_PASSAGE SHOWN_.
*-*-*
Poettering (a Red Hat employee) is not the source of the problem in the modern Linux ecosystem. Red Hat is the problem. Red Hat has almost complete control over freedesktop.org (xorg, DRI, cairo, mesa, wayland, systemd, dbus, PulseAudio, Gstreamer, xft) and GNOME (this includes all its applications and GTK+) and has a massive influence over the Linux Foundation and many GNU projects. Red Hat is a for-profit corporation so any action they take will only be for their own benefit and NOT yours. Regardless of whether their software is "FOSS" or not, they've slowly been redesigning the core design of Linux so that they could restrict your usage of it to their products, making you dependent on them. GNU/Linux should be renamed Red Hat OS, as it's essentially impossible to escape their tentacles on it.
As long as redhat/cia doesn't own the corperation of GNU or FSF the people are ok because their GPLv3+ patents will not be changed to close source. I would hope someone wrests mesa away from them though because that has alot of history inspite of it's crappy design. Everything else(wayland included) can die in a fire and be built new from the ground up. I did not know poettering was a redhat/cnnigger employee. Also it's funny (((they))) named it redhat instead of whitehat......
Christian Cruz
Red Hat employee here. This doesn't really make any sense since all of Red Hat's products have a free upstream.
You'll see them (us) and IBM influencing standards for that reason though; like Java 9 modules. I'm pretty sure the JBoss people wouldn't mind breaking compatibility with JBoss modules as long as certain existing functionality is still possible.
Bentley Williams
Sure you are.
*-*-*
_DESCRIPTION OF THE TASK_.
In the thread about Red Hat's influence on Linux, what does the first post say GNU/Linux should be renamed?

Stored items
*-*-*
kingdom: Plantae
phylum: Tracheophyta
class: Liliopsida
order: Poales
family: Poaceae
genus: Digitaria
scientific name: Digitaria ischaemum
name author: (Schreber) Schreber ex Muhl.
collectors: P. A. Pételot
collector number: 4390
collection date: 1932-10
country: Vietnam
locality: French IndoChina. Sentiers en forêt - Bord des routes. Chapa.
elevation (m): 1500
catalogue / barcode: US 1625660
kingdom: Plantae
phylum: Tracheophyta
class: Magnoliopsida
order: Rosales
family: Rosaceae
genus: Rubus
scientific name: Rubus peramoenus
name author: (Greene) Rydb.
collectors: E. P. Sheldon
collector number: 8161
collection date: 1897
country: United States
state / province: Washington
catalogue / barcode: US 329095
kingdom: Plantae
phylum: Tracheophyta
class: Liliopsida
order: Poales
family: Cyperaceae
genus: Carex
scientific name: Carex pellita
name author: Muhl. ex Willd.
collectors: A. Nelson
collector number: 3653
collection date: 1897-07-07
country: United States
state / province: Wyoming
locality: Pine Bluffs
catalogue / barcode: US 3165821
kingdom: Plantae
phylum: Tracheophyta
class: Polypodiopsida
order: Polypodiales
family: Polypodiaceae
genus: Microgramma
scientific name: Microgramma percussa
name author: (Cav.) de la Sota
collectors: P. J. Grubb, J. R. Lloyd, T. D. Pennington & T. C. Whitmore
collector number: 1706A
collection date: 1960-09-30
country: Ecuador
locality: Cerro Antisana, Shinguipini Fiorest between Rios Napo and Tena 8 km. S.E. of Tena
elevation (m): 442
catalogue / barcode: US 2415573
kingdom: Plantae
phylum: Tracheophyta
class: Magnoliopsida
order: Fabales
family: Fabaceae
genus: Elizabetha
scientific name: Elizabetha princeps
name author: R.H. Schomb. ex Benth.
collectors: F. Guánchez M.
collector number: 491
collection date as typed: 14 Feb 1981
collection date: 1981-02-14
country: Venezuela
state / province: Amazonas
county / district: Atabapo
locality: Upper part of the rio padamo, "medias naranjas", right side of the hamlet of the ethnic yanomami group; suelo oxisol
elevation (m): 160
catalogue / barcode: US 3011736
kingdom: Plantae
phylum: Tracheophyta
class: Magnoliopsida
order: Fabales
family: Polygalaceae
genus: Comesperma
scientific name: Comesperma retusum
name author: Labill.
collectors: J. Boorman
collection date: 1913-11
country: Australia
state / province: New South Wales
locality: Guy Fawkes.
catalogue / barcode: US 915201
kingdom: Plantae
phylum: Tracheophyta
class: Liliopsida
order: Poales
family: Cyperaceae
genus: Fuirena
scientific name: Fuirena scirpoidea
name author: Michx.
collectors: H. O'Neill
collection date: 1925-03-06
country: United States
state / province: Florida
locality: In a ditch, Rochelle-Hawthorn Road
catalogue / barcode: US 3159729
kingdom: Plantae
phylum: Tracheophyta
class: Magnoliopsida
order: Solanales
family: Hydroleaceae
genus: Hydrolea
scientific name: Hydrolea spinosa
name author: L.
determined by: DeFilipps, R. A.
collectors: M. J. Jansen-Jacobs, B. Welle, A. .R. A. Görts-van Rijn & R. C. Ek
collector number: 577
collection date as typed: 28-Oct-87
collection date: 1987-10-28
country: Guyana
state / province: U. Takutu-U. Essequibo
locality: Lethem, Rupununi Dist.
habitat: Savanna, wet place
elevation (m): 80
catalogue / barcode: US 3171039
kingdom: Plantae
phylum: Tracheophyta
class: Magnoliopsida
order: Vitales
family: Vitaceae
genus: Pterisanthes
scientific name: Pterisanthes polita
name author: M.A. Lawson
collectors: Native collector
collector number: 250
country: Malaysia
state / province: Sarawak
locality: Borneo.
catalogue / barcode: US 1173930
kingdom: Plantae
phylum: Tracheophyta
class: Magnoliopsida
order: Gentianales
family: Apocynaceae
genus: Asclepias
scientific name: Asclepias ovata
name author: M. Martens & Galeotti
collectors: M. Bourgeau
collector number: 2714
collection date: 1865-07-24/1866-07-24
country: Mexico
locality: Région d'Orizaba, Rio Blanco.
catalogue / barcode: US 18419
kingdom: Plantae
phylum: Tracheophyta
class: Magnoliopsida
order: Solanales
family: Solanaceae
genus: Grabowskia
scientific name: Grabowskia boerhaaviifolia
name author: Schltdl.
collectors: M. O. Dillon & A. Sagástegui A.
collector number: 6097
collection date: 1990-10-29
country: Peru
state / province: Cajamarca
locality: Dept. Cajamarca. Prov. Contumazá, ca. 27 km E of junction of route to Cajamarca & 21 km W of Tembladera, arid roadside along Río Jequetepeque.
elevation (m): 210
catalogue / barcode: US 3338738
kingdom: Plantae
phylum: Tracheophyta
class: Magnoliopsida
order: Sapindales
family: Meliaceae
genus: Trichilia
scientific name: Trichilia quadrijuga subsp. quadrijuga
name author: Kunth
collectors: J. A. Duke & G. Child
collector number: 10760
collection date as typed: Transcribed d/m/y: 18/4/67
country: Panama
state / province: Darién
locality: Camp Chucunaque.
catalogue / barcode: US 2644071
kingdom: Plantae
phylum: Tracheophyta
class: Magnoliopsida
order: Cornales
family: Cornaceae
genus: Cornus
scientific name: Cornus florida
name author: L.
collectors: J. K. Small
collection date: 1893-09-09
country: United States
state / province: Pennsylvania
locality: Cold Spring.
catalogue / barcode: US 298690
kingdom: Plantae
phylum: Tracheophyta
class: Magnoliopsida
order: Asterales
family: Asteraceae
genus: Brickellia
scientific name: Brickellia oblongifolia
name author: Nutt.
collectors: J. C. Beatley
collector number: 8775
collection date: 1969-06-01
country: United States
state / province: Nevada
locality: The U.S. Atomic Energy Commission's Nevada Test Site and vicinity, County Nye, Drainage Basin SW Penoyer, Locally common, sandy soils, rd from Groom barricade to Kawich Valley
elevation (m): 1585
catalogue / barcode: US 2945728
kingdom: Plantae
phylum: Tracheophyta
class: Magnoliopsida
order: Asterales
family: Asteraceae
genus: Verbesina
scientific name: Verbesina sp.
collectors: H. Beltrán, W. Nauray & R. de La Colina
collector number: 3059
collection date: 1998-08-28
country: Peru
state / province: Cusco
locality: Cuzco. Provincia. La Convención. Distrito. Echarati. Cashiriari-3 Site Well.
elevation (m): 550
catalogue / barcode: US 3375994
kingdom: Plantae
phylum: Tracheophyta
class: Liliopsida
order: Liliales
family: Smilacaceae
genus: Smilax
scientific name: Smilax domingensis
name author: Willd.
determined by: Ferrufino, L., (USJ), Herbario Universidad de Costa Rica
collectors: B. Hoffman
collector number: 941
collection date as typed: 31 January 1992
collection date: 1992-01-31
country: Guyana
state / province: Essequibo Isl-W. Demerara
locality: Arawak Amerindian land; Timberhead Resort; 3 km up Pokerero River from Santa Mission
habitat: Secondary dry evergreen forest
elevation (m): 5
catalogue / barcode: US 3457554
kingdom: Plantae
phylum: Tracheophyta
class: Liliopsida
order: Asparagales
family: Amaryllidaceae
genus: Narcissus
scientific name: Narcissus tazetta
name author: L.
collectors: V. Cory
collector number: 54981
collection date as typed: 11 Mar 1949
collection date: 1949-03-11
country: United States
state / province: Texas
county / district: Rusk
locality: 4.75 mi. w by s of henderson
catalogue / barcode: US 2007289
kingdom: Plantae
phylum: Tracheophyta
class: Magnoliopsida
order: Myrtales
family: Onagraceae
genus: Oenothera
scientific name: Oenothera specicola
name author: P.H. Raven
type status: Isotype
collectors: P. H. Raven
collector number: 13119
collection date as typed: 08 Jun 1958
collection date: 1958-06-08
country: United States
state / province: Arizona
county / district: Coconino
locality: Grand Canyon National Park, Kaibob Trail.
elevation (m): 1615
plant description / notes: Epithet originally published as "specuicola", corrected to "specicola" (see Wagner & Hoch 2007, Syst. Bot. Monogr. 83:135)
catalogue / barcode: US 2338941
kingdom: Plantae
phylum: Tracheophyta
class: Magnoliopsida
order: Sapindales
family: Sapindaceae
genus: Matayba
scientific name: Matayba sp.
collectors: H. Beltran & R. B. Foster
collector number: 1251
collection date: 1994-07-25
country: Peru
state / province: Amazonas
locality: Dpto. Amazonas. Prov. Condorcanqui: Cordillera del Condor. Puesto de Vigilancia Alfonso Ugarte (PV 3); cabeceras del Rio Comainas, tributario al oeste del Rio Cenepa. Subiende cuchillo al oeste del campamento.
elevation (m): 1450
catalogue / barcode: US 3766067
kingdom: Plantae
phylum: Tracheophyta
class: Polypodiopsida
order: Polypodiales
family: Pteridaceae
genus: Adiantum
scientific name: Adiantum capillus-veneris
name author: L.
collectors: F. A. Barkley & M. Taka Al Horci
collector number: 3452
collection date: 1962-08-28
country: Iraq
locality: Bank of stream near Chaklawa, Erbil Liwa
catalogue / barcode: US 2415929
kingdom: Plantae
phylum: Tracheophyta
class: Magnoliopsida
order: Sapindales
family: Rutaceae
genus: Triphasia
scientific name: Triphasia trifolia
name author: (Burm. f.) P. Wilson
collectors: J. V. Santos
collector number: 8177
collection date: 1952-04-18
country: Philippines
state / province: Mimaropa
*-*-*
_TASK SOLUTION_.
Red Hat OS